<br><br>
<span style="font-size:2em;font-weight:lighter;">194.025 Introduction to Machine Learning</span><br>
<span style="font-size:3em;font-weight:normal;line-height:70%;">Assignment 5: How to grow and care for a Tree</span>

---



Welcome to the 5th assignment of our course **Introduction to Machine Learning**. You will be able to earn up to a total of 10 points. Please read all descriptions carefully to get a full picture of what you have to do.

**Remark:** Some code cells are put to read-only. Please execute them regardless as they contain important code. You can run a jupyter cell by pressing `SHIFT + ENTER`, or by pressing the play button on top (in the row where you can find the save button). Cells where you have to implement code contain the comment `# YOUR CODE HERE` followed by `raise NotImplementedError`. Simply remove the `raise NotImplementedError`and insert your code.

Some other code cells start with the comment `# hidden tests ...`. Please do not change them in any way as they are used to grade the tasks after your submission.

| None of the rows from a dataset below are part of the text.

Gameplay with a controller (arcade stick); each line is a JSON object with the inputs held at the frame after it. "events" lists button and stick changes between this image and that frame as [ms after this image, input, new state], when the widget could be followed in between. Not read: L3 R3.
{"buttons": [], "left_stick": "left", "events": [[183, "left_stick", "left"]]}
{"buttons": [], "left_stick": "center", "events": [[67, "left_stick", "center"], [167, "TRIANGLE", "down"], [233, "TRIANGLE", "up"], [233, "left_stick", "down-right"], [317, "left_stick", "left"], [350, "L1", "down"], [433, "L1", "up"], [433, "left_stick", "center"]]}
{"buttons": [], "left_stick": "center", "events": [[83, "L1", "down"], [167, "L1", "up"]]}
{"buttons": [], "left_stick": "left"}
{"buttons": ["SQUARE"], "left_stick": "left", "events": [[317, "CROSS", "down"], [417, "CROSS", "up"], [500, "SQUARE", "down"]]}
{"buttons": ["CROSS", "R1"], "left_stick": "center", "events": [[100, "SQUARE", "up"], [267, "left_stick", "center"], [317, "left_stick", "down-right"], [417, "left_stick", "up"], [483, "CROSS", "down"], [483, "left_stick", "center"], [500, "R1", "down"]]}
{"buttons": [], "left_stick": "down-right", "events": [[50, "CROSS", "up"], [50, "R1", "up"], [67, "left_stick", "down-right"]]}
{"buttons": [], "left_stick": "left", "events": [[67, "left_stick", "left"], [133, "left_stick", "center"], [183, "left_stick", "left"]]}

In this assignment, you will implement important parts of a machine learning pipeline. We begin with implementing a weak baseline classifier. Then, we move on to implementing evaluation metrics that allow us to determine how good our classifier performs. Finally, we use cross-validation to investigate how our model performs on unseen data.

In [98]:
import random
import numpy as np

def set_seeds():
    random.seed(42)
    np.random.seed(42)

set_seeds()

#### Dummy Classifier (2 Points)

We will start by implementing a **dummy classifier**. This classifier is intended to completely ignore the given datapoints and just predict the most common class in the training set.
When casting `fit` on a training set `X, y` this classifier is supposed to determine the most common class _C_ in the training set. When calling `predict` this classifier will simply classify every example as class _C_. This classifier should be written such that it is compatible with the _sklearn_ ML framework, this also shows you how simple it is to add custom models to sklearn. For this, the class `DummyClassifier` inherits from `sklearn` classification classes and we only need to overwrite `fit` and `predict`.

In [99]:
from sklearn.base import BaseEstimator, ClassifierMixin


class DummyClassifier(BaseEstimator, ClassifierMixin):
    def __init__(self):
        pass

    def fit(self, X, y):
        """
        Fits the dummy classifier on the training set (X,y) i.e., extracts and stores the most common class

        Parameters
        ----------
        X : array-like (numpy.ndarray with floats or ints) of shape (n_samples, n_features)
           Meaning we have in X we have n_samples datapoints of dimension n_features and a corresponding class for each datapoint in y (e.g. y[1] is the class of datapoint X[1,:])
        y : array-like (numpy.ndarray with ints) of shape (n_samples,)
        """
        # YOUR CODE HERE

        # Mean of y is between 0 and 1, if 1 is more common, it will get rounded to 1, otherwise 0
        #n_samples = len(y)
        #common_class = np.round(np.mean(y))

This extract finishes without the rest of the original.